Excerpted records: Begin

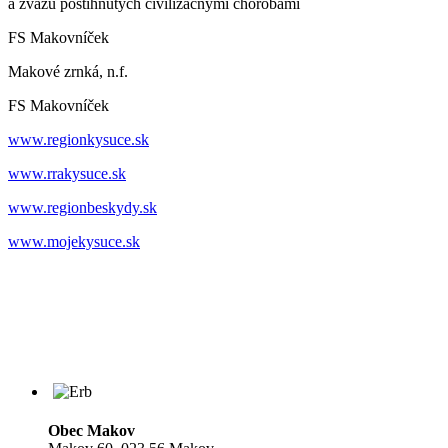
a zväzu postihnutých civilizačnými chorobami
FS Makovníček
Makové zrnká, n.f.
FS Makovníček
www.regionkysuce.sk
www.rrakysuce.sk
www.regionbeskydy.sk
www.mojekysuce.sk
Obec Makov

Excerpted records: End

__What the exercise asks__. Retype the text lines from every item exactly as they appear, leaving out the pictures.

__Response__.
a zväzu postihnutých civilizačnými chorobami
FS Makovníček
Makové zrnká, n.f.
FS Makovníček
www.regionkysuce.sk
www.rrakysuce.sk
www.regionbeskydy.sk
www.mojekysuce.sk
Obec Makov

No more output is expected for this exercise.